Exercise ->
Count how many lines in the rows below contain the string "True", treating uppercase and lowercase as different. Reply with only the number.

*** Records provided

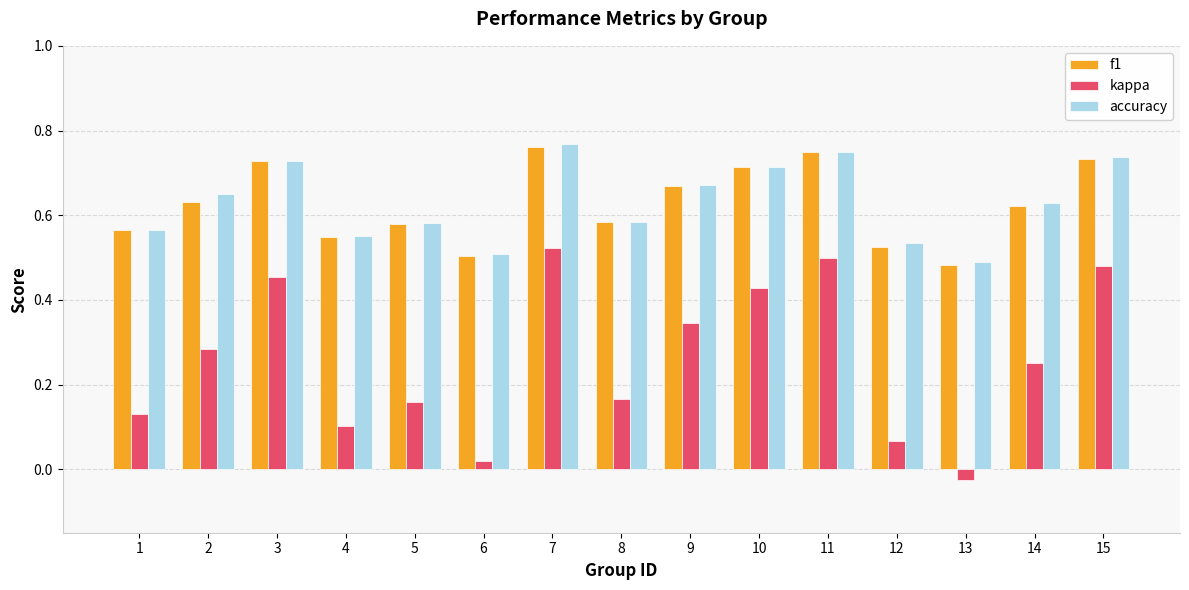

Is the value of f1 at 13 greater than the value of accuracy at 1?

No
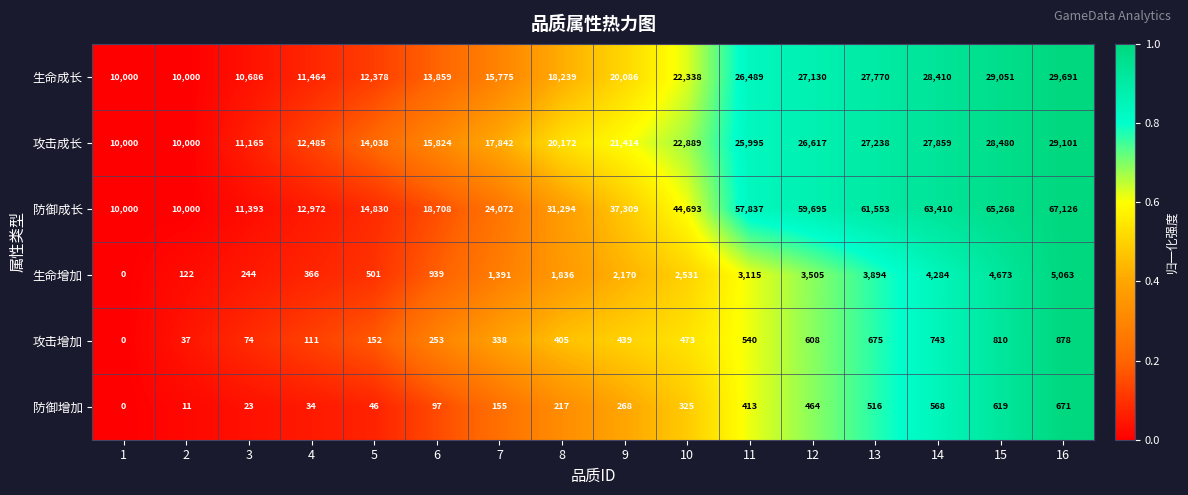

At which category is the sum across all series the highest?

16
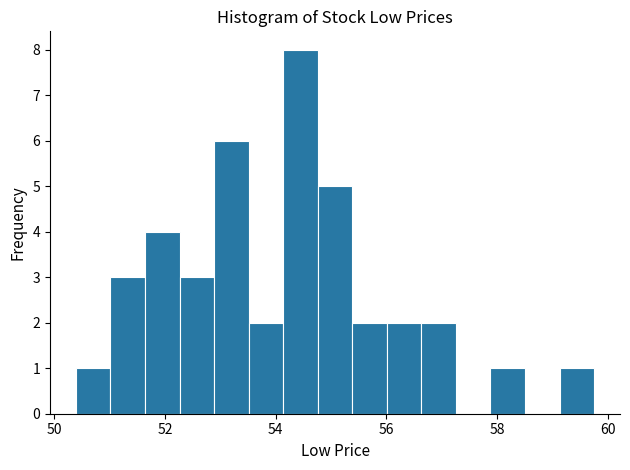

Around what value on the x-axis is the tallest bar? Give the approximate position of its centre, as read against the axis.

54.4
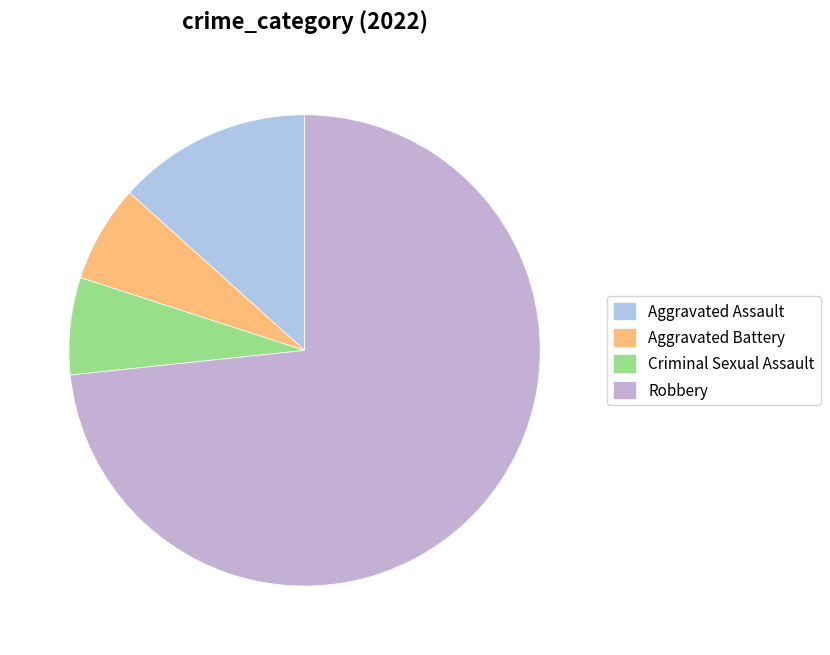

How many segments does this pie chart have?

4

******
*** Records provided

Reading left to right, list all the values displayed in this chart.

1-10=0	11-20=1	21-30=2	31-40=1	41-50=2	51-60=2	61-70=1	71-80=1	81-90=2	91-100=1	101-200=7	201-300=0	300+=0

******
*** Records provided

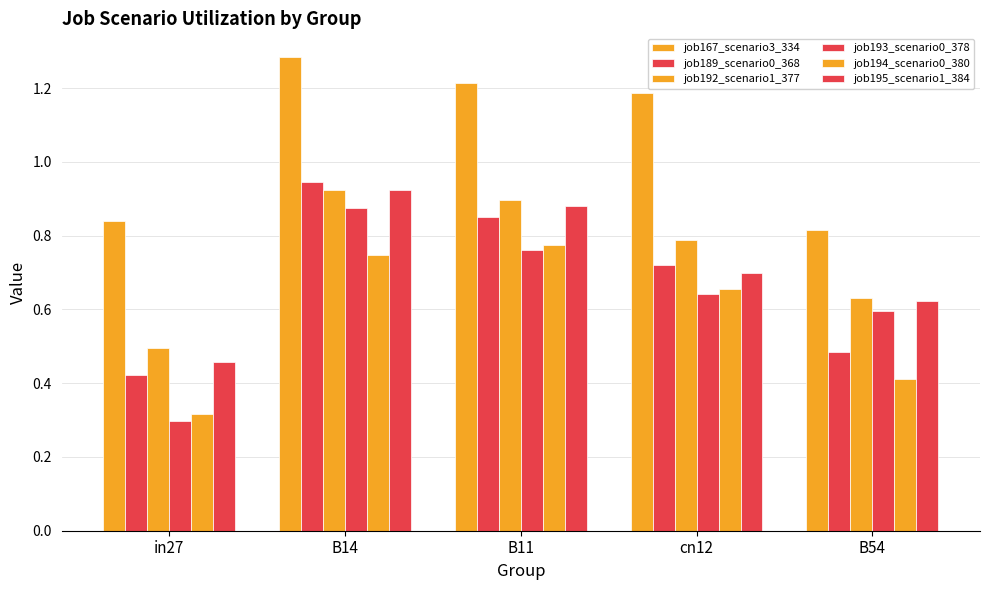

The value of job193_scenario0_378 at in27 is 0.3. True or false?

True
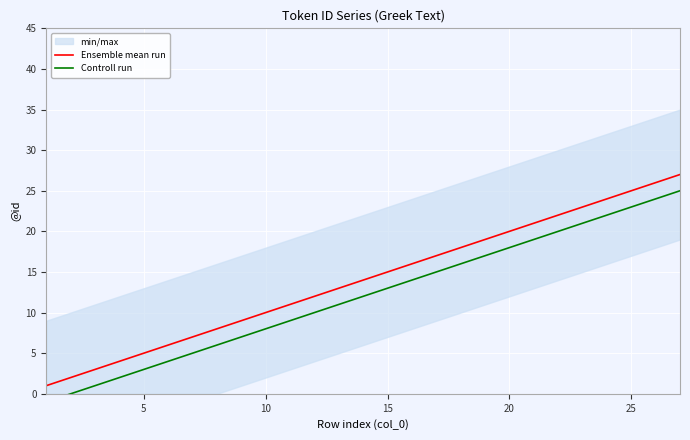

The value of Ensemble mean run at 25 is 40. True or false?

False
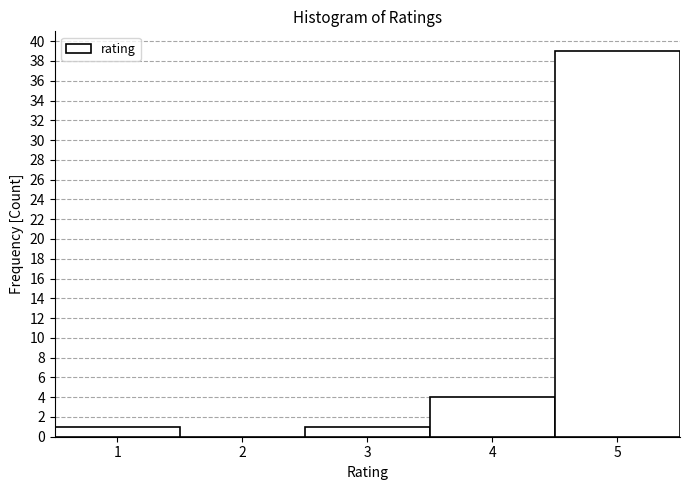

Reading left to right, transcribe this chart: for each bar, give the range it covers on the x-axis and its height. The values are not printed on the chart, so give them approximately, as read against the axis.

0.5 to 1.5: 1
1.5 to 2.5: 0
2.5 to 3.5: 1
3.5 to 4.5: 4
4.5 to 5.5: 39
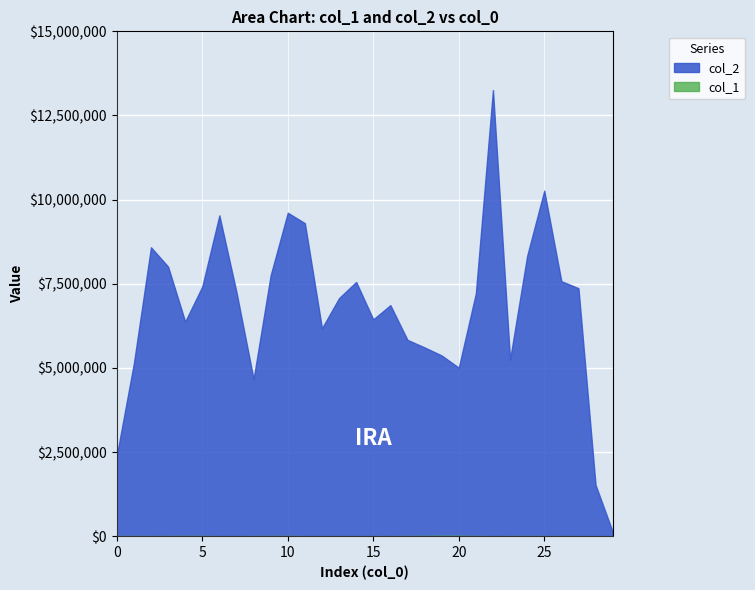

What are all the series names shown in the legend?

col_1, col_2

******

Exercise answer ->
3